Interesting list, Traci! I can look up more later, but for now one that occurs to me is the tune "Melita" which is associated with "Eternal Father, Strong to Save" aka the Navy Hymn (sung in the movie _Titanic_), also used with Psalm 84B in the RPCNA psalter. I also like "Cwm Rhondda", which goes well with Psalm 122B in the RPCNA psalter. The Doxology tune of course goes with Psalm 100. 

There are a couple of sites I have linked to which can be helpful: Psalter.org and the RPCA Psalm page.

Also, this list may be of use. The Trinity Psalter would be a good resource to consult too since it is designed for people switching over from hymns to psalms. What psalter are you planning to give to your friends?


----------



## Augusta (Nov 9, 2007)

It is interesting isn't it.  I thought it was kinda fun searching out popular tune in cm. Now when I hear and oldie I will count the meter to see if they work. I tried House fo the Rising Sun today and it works pretty well with a good lament. I also like the Alpha Phi Omega tune.
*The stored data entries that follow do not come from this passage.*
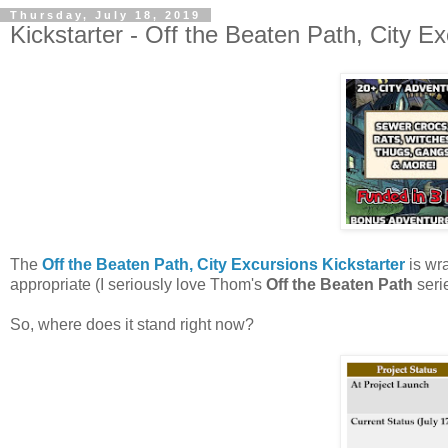
Thursday, July 18, 2019
Kickstarter - Off the Beaten Path, City E
The
Off the Beaten Path, City Excursions Kickstarter
is wr
appropriate (I seriously love Thom's
Off the Beaten Path
seri
So, where does it stand right now?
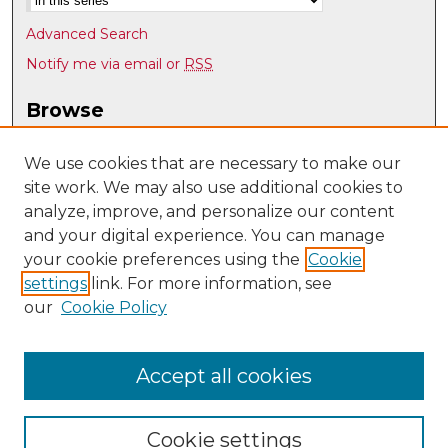
Advanced Search
Notify me via email or
RSS
Browse
Collections
Disciplines
We use cookies that are necessary to make our
site work. We may also use additional cookies to
Authors
analyze, improve, and personalize our content
Author Corner
and your digital experience. You can manage
Author FAQ
your cookie preferences using the
Cookie
settings
link. For more information, see
Submit Research
our
Cookie Policy
Links
UNM Department of Economics
Accept all cookies
Cookie settings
We are giving them 1650 Scottish psalters, the pocket ones. They don't have any tune recommendations or indexes. The recipients are people who have no experience with the psalter so we want it to be easy for them to sing them to well-known tunes.


----------



## VirginiaHuguenot (Nov 10, 2007)

Traci -- Do you have an edition of the 1650 Scottish Metrical Psalter with an index of tunes? I have the 1979 Reformed Presbyterian Church of Ireland edition which has an alphabetical tune index (as well as a metrical tune index, 'classifed' [by type of psalm] tune index, and recommended tune index; and the 1992 _Scottish Psalmody_ edition by the Free Church of Scotland, which has a metrical index of tunes. If any of those resources would be of interest to you, feel free to send me a pm.


----------



## Augusta (Nov 10, 2007)

Oh yes, I have tunes galore. I was just looking for popular tunes that non churched people could remember and sing common meter psalms to. Thanks.


----------